A complete form. This corresponds to Panini’s tiṅanta.

class sanskrit.schema.VerbEnding(**kwargs)[source]

A suffix for conjugated verbs of any kind. This corresponds to Panini’s tiṅ.

category

Name of the stem category that uses this ending. This is useful for partitioning the list of endings according to the stem under consideration.

The names of these groups depend on the initial data. The default data uses these names: - ‘simple’ for classes 1, 4, 6, and 10 - ‘complex’ for classes 2, 3, 45, 7, 8, and 9 - ‘both’ for all classes

class sanskrit.schema.VerbPrefix(**kwargs)[source]

A verb prefix. This corresponds to Panini’s gati, which includes cvi (svāgatī-karoti) and upasarga (anu-karoti).

class sanskrit.schema.VerbalIndeclinable(**kwargs)[source]

A complete form. VerbalIndeclinable is a superclass for three more specific classes: Gerund, Infinitive, and PerfectIndeclinable.

class sanskrit.schema.Voice(**kwargs)[source]

Grammatical voice:

  • parasmaipada
  • ātmanepada
  • ubhayapada

Analyzing forms

sanskrit.analyze

Code for analyzing Sanskrit forms, i.e. finding the basic lexical forms that produced them and specifying the word’s inflectional information.

license:MIT
class sanskrit.analyze.SimpleAnalyzer(ctx)[source]

A simple analyzer for Sanskrit words. The analyzer is simple for a few reasons:

  • It doesn’t do any caching.
  • It uses an ORM instead of raw SQL queries.
  • Its output is always “well-formed.” For example, neuter nouns can take only neuter endings.

This analyzer is best used when memory is at a premium and speed is a secondary concern (e.g. when on a web server).

analyze(word)[source]

Return all possible solutions for the given word. Any ORM objects used in these solutions will be in a detached state.

Parameters:word – the word to analyze.
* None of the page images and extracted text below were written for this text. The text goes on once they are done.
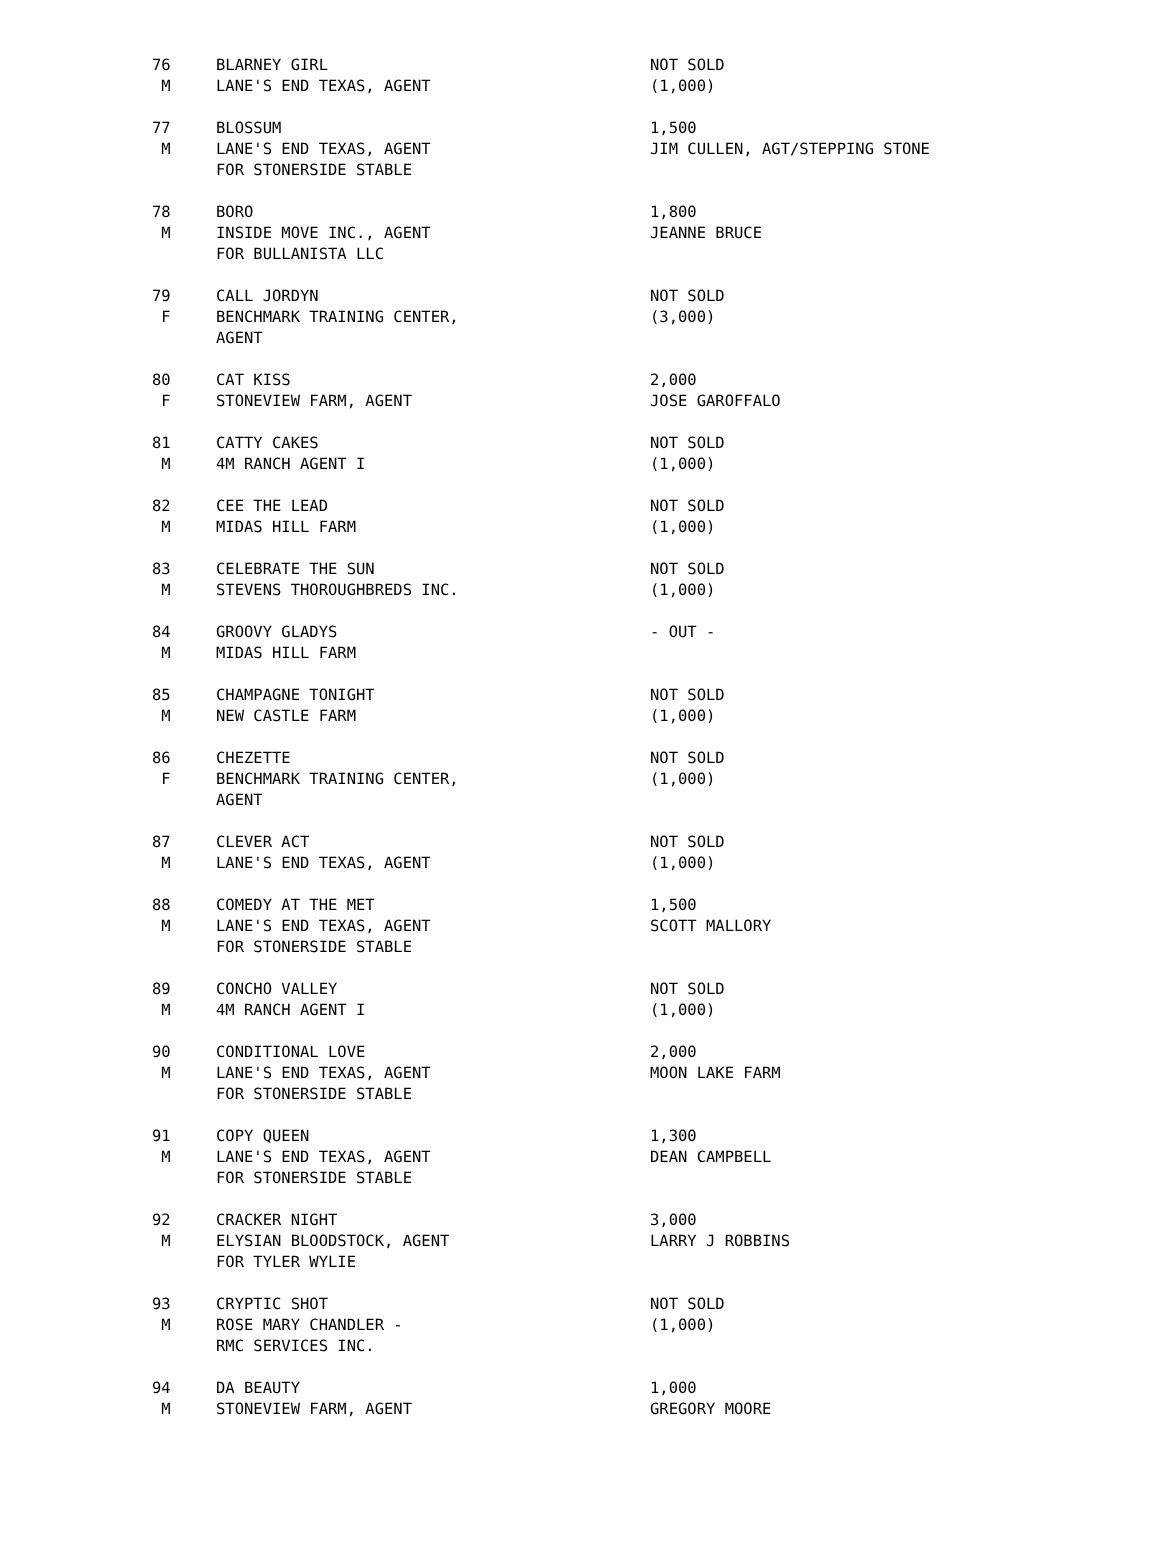| 76 | BLARNEY GIRL | NOT SOLD |
| M | LANE'S END TEXAS, AGENT | (1,000) |
| 77 | BLOSSUM | 1,500 |
| M | LANE'S END TEXAS, AGENT | JIM CULLEN, AGT/STEPPING STONE |
| | FOR STONERSIDE STABLE | |
| 78 | BORO | 1,800 |
| M | INSIDE MOVE INC., AGENT | JEANNE BRUCE |
| | FOR BULLANISTA LLC | |
| 79 | CALL JORDYN | NOT SOLD |
| F | BENCHMARK TRAINING CENTER, | (3,000) |
| | AGENT | |
| 80 | CAT KISS | 2,000 |
| F | STONEVIEW FARM, AGENT | JOSE GAROFFALO |
| 81 | CATTY CAKES | NOT SOLD |
| M | 4M RANCH AGENT I | (1,000) |
| 82 | CEE THE LEAD | NOT SOLD |
| M | MIDAS HILL FARM | (1,000) |
| 83 | CELEBRATE THE SUN | NOT SOLD |
| M | STEVENS THOROUGHBREDS INC. | (1,000) |
| 84 | GROOVY GLADYS | - OUT - |
| M | MIDAS HILL FARM | |
| 85 | CHAMPAGNE TONIGHT | NOT SOLD |
| M | NEW CASTLE FARM | (1,000) |
| 86 | CHEZETTE | NOT SOLD |
| F | BENCHMARK TRAINING CENTER, | (1,000) |
| | AGENT | |
| 87 | CLEVER ACT | NOT SOLD |
| M | LANE'S END TEXAS, AGENT | (1,000) |
| 88 | COMEDY AT THE MET | 1,500 |
| M | LANE'S END TEXAS, AGENT | SCOTT MALLORY |
| | FOR STONERSIDE STABLE | |
| 89 | CONCHO VALLEY | NOT SOLD |
| M | 4M RANCH AGENT I | (1,000) |
| 90 | CONDITIONAL LOVE | 2,000 |
| M | LANE'S END TEXAS, AGENT | MOON LAKE FARM |
| | FOR STONERSIDE STABLE | |
| 91 | COPY QUEEN | 1,300 |
| M | LANE'S END TEXAS, AGENT | DEAN CAMPBELL |
| | FOR STONERSIDE STABLE | |
| 92 | CRACKER NIGHT | 3,000 |
| M | ELYSIAN BLOODSTOCK, AGENT | LARRY J ROBBINS |
| | FOR TYLER WYLIE | |
| 93 | CRYPTIC SHOT | NOT SOLD |
| M | ROSE MARY CHANDLER - | (1,000) |
| | RMC SERVICES INC. | |
| 94 | DA BEAUTY | 1,000 |
| M | STONEVIEW FARM, AGENT | GREGORY MOORE |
This should be a complete word, or what Panini would call a pada.

Analyzing text

sanskrit.tagger

Code for converting Sanskrit paragraphs into a list of linguistic forms. This is done through a part-of-speech tagger (Tagger) that also removes sandhi and identifies the lexical roots that underlie the forms in some passage.

When tagging, a block of text (i.e. a verse or paragraph) is called a segment and its space-separated substrings are called chunks. For example, the segment 'aTa SabdAnuSAsanam |' has chunks 'aTa', 'SabdAnuSAsanam', and '|'.

license:MIT
class sanskrit.tagger.NonForm(name)[source]
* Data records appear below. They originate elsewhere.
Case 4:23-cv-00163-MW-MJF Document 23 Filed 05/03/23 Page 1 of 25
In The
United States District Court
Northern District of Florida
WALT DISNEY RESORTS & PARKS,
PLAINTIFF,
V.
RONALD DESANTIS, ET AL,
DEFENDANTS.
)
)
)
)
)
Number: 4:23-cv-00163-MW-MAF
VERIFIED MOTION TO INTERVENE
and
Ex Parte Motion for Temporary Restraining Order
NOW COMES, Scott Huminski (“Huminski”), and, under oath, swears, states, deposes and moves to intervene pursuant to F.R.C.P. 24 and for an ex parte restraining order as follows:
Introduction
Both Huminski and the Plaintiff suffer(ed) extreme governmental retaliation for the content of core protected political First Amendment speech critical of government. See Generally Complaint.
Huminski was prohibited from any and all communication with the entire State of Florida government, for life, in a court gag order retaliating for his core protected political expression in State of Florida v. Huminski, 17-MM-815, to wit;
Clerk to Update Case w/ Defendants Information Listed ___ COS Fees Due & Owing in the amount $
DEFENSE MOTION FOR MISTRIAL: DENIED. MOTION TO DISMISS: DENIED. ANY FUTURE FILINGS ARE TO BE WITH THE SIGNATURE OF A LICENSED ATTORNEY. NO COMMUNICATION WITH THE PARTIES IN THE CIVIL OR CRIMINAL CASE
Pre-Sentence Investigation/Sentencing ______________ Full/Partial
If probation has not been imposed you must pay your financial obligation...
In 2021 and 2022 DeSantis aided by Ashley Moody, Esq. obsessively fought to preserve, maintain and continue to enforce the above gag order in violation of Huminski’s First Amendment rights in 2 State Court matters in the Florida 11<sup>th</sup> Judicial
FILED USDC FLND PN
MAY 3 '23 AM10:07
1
Wraps a chunk that couldn’t be parsed by the Tagger.

class sanskrit.tagger.TaggedItem(segment_id, chunk_index, form)[source]

Associates a linguistic form with a specific chunk and segment.

class sanskrit.tagger.Tagger(ctx)[source]

The part-of-speech tagger.

iter_chunks(segment)[source]

Iterate over the chunks in segment.

Parameters:segment – an arbitrary string
tag(segment, segment_id=None)[source]

Return the linguistic forms that compose segment. If a form can’t be parsed, it’s wrapped in NonForm.

Parameters:segment – an arbitrary string
Returns:a list of TaggedItem objects.